• **Assigned task**
Format the records below as a JSON list of strings, one string per line of their text, with blank lines left out. Leave the pictures out of the answer.

• **Data under study**
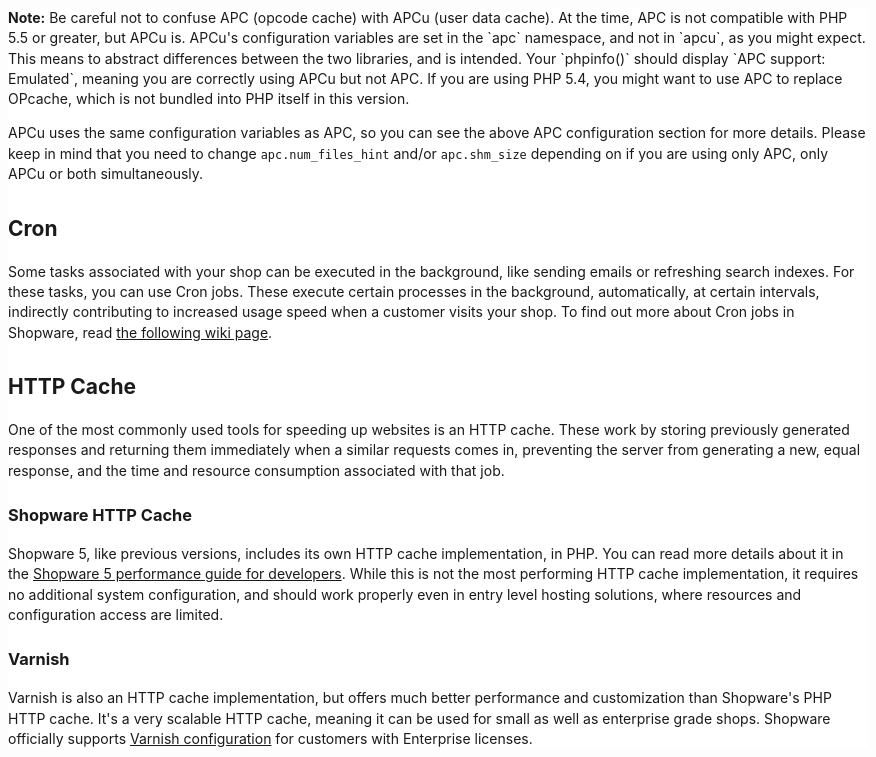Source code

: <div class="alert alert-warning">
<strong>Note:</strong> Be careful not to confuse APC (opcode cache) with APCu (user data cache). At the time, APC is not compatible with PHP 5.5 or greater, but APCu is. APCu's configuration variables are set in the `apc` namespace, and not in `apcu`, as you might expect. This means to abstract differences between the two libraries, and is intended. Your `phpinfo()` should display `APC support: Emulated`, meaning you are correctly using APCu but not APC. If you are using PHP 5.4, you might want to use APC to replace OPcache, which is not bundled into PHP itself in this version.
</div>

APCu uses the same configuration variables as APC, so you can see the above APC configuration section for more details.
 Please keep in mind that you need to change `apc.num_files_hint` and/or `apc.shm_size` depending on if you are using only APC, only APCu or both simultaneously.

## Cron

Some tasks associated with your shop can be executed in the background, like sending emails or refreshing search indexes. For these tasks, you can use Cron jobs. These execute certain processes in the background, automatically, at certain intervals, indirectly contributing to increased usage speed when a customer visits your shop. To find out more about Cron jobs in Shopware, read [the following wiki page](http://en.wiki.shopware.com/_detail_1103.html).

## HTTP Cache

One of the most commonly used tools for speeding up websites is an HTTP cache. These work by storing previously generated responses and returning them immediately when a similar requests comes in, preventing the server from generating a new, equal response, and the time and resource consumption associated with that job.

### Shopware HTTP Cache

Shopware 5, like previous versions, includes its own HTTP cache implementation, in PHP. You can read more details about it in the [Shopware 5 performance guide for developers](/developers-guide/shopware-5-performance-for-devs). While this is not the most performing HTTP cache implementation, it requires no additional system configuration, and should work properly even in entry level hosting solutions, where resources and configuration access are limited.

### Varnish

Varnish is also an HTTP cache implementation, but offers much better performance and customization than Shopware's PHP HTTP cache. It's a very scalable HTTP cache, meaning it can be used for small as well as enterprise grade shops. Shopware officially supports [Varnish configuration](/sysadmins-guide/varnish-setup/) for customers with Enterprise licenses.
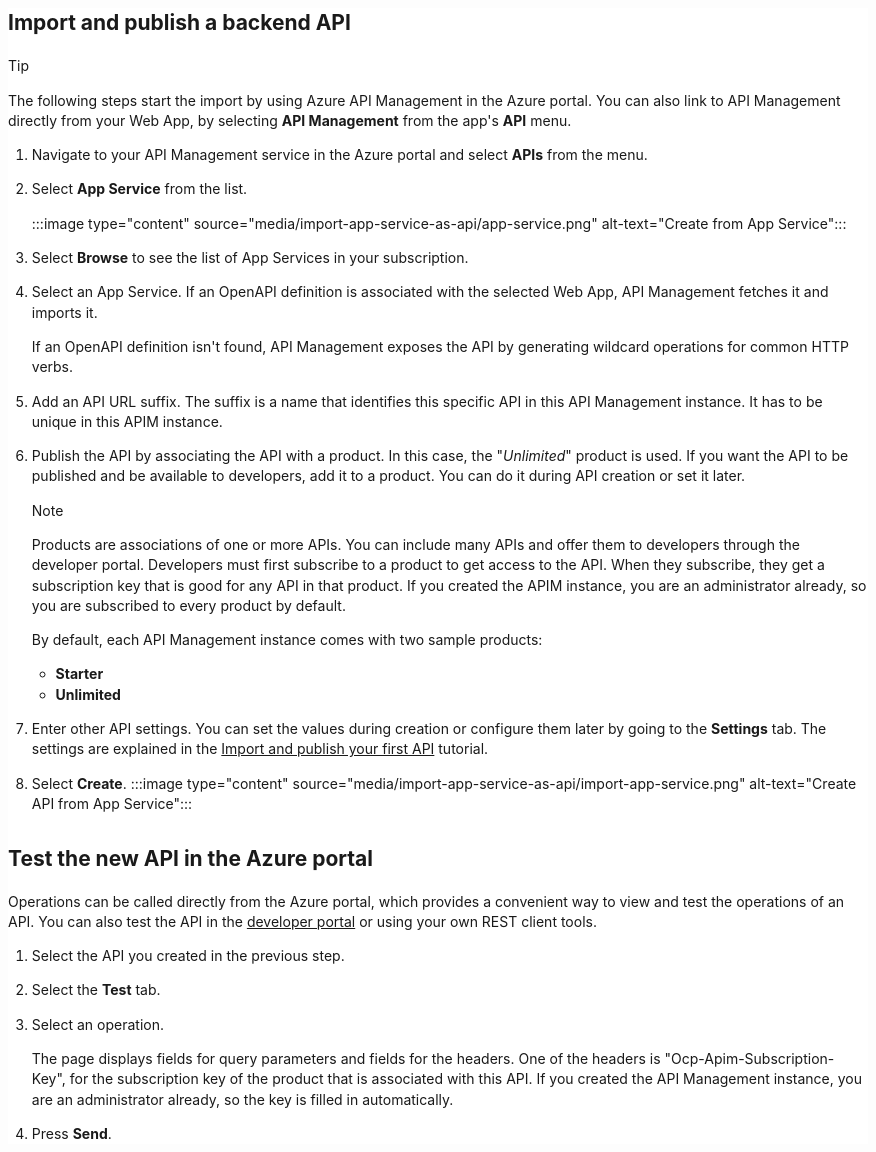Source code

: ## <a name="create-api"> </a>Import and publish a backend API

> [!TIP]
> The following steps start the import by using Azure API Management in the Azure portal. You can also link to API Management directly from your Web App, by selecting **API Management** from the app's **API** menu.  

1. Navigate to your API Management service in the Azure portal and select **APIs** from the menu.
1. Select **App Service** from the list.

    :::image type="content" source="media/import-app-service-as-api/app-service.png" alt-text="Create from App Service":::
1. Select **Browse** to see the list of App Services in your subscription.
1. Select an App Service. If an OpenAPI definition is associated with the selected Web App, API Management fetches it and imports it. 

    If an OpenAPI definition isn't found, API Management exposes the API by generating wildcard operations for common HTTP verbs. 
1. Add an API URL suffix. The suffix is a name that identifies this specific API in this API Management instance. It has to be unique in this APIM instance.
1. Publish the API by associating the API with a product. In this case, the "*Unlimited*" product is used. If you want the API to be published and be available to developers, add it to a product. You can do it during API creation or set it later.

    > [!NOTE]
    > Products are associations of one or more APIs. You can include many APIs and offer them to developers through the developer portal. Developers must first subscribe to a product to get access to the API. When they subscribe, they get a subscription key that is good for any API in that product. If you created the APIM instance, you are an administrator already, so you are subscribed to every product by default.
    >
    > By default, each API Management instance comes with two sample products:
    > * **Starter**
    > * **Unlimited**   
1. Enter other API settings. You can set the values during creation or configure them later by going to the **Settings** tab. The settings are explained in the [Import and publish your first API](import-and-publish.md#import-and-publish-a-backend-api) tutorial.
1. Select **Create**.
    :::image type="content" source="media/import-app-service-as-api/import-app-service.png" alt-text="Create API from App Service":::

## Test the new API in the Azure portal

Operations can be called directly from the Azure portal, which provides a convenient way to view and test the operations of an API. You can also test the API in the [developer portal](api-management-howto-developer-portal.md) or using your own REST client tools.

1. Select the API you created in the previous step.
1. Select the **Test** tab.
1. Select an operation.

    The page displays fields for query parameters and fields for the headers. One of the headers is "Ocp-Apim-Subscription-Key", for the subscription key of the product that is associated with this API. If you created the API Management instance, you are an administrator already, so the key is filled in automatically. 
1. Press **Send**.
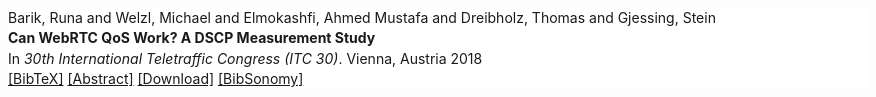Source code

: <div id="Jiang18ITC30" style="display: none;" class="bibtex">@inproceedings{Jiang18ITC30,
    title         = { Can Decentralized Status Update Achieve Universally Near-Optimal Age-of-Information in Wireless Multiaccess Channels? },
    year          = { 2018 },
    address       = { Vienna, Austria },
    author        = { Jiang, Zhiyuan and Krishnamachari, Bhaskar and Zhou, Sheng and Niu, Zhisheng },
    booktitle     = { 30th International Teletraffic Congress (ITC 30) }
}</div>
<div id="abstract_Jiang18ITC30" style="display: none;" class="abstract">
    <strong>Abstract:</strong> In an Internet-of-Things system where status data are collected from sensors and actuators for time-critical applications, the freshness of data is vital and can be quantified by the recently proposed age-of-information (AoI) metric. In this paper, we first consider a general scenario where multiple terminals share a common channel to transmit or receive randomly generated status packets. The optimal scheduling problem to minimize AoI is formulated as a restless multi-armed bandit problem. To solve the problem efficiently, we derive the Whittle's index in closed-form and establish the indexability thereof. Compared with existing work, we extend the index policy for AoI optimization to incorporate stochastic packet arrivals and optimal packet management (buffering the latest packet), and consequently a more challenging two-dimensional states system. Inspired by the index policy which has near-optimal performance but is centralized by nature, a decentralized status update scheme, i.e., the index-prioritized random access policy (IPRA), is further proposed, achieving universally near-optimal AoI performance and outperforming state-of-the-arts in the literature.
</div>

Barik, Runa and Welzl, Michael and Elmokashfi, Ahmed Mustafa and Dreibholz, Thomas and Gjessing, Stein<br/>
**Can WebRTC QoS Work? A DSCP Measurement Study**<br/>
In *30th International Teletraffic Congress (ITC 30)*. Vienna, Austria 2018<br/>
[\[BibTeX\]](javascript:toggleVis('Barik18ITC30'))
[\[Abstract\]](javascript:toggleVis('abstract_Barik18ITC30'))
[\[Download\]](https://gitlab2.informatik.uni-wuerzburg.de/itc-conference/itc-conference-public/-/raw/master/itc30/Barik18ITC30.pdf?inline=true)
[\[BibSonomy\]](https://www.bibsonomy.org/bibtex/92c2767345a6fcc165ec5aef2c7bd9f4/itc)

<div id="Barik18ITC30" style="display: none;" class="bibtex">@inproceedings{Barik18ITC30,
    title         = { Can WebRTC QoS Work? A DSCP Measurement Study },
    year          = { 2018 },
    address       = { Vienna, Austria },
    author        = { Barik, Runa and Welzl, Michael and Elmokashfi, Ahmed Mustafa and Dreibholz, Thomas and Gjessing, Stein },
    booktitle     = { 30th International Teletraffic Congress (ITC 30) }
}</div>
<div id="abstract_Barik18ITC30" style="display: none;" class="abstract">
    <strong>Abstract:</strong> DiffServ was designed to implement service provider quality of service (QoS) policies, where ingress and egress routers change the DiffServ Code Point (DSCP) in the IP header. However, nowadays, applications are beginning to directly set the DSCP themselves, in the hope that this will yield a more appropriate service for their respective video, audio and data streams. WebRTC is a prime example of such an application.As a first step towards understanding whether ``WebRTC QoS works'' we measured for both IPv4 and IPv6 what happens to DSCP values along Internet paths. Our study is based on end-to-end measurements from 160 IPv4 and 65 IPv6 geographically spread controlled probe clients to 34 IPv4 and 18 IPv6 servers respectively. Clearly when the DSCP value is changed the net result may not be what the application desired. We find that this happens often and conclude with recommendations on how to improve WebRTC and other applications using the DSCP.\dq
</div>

• **Written reply**
[
  "Source code",
  ": <div class=\"alert alert-warning\">",
  "<strong>Note:</strong> Be careful not to confuse APC (opcode cache) with APCu (user data cache). At the time, APC is not compatible with PHP 5.5 or greater, but APCu is. APCu's configuration variables are set in the `apc` namespace, and not in `apcu`, as you might expect. This means to abstract differences between the two libraries, and is intended. Your `phpinfo()` should display `APC support: Emulated`, meaning you are correctly using APCu but not APC. If you are using PHP 5.4, you might want to use APC to replace OPcache, which is not bundled into PHP itself in this version.",
  "</div>",
  "APCu uses the same configuration variables as APC, so you can see the above APC configuration section for more details.",
  " Please keep in mind that you need to change `apc.num_files_hint` and/or `apc.shm_size` depending on if you are using only APC, only APCu or both simultaneously.",
  "## Cron",
  "Some tasks associated with your shop can be executed in the background, like sending emails or refreshing search indexes. For these tasks, you can use Cron jobs. These execute certain processes in the background, automatically, at certain intervals, indirectly contributing to increased usage speed when a customer visits your shop. To find out more about Cron jobs in Shopware, read [the following wiki page](http://en.wiki.shopware.com/_detail_1103.html).",
  "## HTTP Cache",
  "One of the most commonly used tools for speeding up websites is an HTTP cache. These work by storing previously generated responses and returning them immediately when a similar requests comes in, preventing the server from generating a new, equal response, and the time and resource consumption associated with that job.",
  "### Shopware HTTP Cache",
  "Shopware 5, like previous versions, includes its own HTTP cache implementation, in PHP. You can read more details about it in the [Shopware 5 performance guide for developers](/developers-guide/shopware-5-performance-for-devs). While this is not the most performing HTTP cache implementation, it requires no additional system configuration, and should work properly even in entry level hosting solutions, where resources and configuration access are limited.",
  "### Varnish",
  "Varnish is also an HTTP cache implementation, but offers much better performance and customization than Shopware's PHP HTTP cache. It's a very scalable HTTP cache, meaning it can be used for small as well as enterprise grade shops. Shopware officially supports [Varnish configuration](/sysadmins-guide/varnish-setup/) for customers with Enterprise licenses.",
  "Source code",
  ": ## <a name=\"create-api\"> </a>Import and publish a backend API",
  "> [!TIP]",
  "> The following steps start the import by using Azure API Management in the Azure portal. You can also link to API Management directly from your Web App, by selecting **API Management** from the app's **API** menu.  ",
  "1. Navigate to your API Management service in the Azure portal and select **APIs** from the menu.",
  "1. Select **App Service** from the list.",
  "    :::image type=\"content\" source=\"media/import-app-service-as-api/app-service.png\" alt-text=\"Create from App Service\":::",
  "1. Select **Browse** to see the list of App Services in your subscription.",
  "1. Select an App Service. If an OpenAPI definition is associated with the selected Web App, API Management fetches it and imports it. ",
  "    If an OpenAPI definition isn't found, API Management exposes the API by generating wildcard operations for common HTTP verbs. ",
  "1. Add an API URL suffix. The suffix is a name that identifies this specific API in this API Management instance. It has to be unique in this APIM instance.",
  "1. Publish the API by associating the API with a product. In this case, the \"*Unlimited*\" product is used. If you want the API to be published and be available to developers, add it to a product. You can do it during API creation or set it later.",
  "    > [!NOTE]",
  "    > Products are associations of one or more APIs. You can include many APIs and offer them to developers through the developer portal. Developers must first subscribe to a product to get access to the API. When they subscribe, they get a subscription key that is good for any API in that product. If you created the APIM instance, you are an administrator already, so you are subscribed to every product by default.",
  "    >",
  "    > By default, each API Management instance comes with two sample products:",
  "    > * **Starter**",
  "    > * **Unlimited**   ",
  "1. Enter other API settings. You can set the values during creation or configure them later by going to the **Settings** tab. The settings are explained in the [Import and publish your first API](import-and-publish.md#import-and-publish-a-backend-api) tutorial.",
  "1. Select **Create**.",
  "    :::image type=\"content\" source=\"media/import-app-service-as-api/import-app-service.png\" alt-text=\"Create API from App Service\":::",
  "## Test the new API in the Azure portal",
  "Operations can be called directly from the Azure portal, which provides a convenient way to view and test the operations of an API. You can also test the API in the [developer portal](api-management-howto-developer-portal.md) or using your own REST client tools.",
  "1. Select the API you created in the previous step.",
  "1. Select the **Test** tab.",
  "1. Select an operation.",
  "    The page displays fields for query parameters and fields for the headers. One of the headers is \"Ocp-Apim-Subscription-Key\", for the subscription key of the product that is associated with this API. If you created the API Management instance, you are an administrator already, so the key is filled in automatically. ",
  "1. Press **Send**.",
  "Source code",
  ": <div id=\"Jiang18ITC30\" style=\"display: none;\" class=\"bibtex\">@inproceedings{Jiang18ITC30,",
  "    title         = { Can Decentralized Status Update Achieve Universally Near-Optimal Age-of-Information in Wireless Multiaccess Channels? },",
  "    year          = { 2018 },",
  "    address       = { Vienna, Austria },",
  "    author        = { Jiang, Zhiyuan and Krishnamachari, Bhaskar and Zhou, Sheng and Niu, Zhisheng },",
  "    booktitle     = { 30th International Teletraffic Congress (ITC 30) }",
  "}</div>",
  "<div id=\"abstract_Jiang18ITC30\" style=\"display: none;\" class=\"abstract\">",
  "    <strong>Abstract:</strong> In an Internet-of-Things system where status data are collected from sensors and actuators for time-critical applications, the freshness of data is vital and can be quantified by the recently proposed age-of-information (AoI) metric. In this paper, we first consider a general scenario where multiple terminals share a common channel to transmit or receive randomly generated status packets. The optimal scheduling problem to minimize AoI is formulated as a restless multi-armed bandit problem. To solve the problem efficiently, we derive the Whittle's index in closed-form and establish the indexability thereof. Compared with existing work, we extend the index policy for AoI optimization to incorporate stochastic packet arrivals and optimal packet management (buffering the latest packet), and consequently a more challenging two-dimensional states system. Inspired by the index policy which has near-optimal performance but is centralized by nature, a decentralized status update scheme, i.e., the index-prioritized random access policy (IPRA), is further proposed, achieving universally near-optimal AoI performance and outperforming state-of-the-arts in the literature.",
  "</div>",
  "Barik, Runa and Welzl, Michael and Elmokashfi, Ahmed Mustafa and Dreibholz, Thomas and Gjessing, Stein<br/>",
  "**Can WebRTC QoS Work? A DSCP Measurement Study**<br/>",
  "In *30th International Teletraffic Congress (ITC 30)*. Vienna, Austria 2018<br/>",
  "[\\[BibTeX\\]](javascript:toggleVis('Barik18ITC30'))",
  "[\\[Abstract\\]](javascript:toggleVis('abstract_Barik18ITC30'))",
  "[\\[Download\\]](https://gitlab2.informatik.uni-wuerzburg.de/itc-conference/itc-conference-public/-/raw/master/itc30/Barik18ITC30.pdf?inline=true)",
  "[\\[BibSonomy\\]](https://www.bibsonomy.org/bibtex/92c2767345a6fcc165ec5aef2c7bd9f4/itc)",
  "<div id=\"Barik18ITC30\" style=\"display: none;\" class=\"bibtex\">@inproceedings{Barik18ITC30,",
  "    title         = { Can WebRTC QoS Work? A DSCP Measurement Study },",
  "    year          = { 2018 },",
  "    address       = { Vienna, Austria },",
  "    author        = { Barik, Runa and Welzl, Michael and Elmokashfi, Ahmed Mustafa and Dreibholz, Thomas and Gjessing, Stein },",
  "    booktitle     = { 30th International Teletraffic Congress (ITC 30) }",
  "}</div>",
  "<div id=\"abstract_Barik18ITC30\" style=\"display: none;\" class=\"abstract\">",
  "    <strong>Abstract:</strong> DiffServ was designed to implement service provider quality of service (QoS) policies, where ingress and egress routers change the DiffServ Code Point (DSCP) in the IP header. However, nowadays, applications are beginning to directly set the DSCP themselves, in the hope that this will yield a more appropriate service for their respective video, audio and data streams. WebRTC is a prime example of such an application.As a first step towards understanding whether ``WebRTC QoS works'' we measured for both IPv4 and IPv6 what happens to DSCP values along Internet paths. Our study is based on end-to-end measurements from 160 IPv4 and 65 IPv6 geographically spread controlled probe clients to 34 IPv4 and 18 IPv6 servers respectively. Clearly when the DSCP value is changed the net result may not be what the application desired. We find that this happens often and conclude with recommendations on how to improve WebRTC and other applications using the DSCP.\\dq",
  "</div>"
]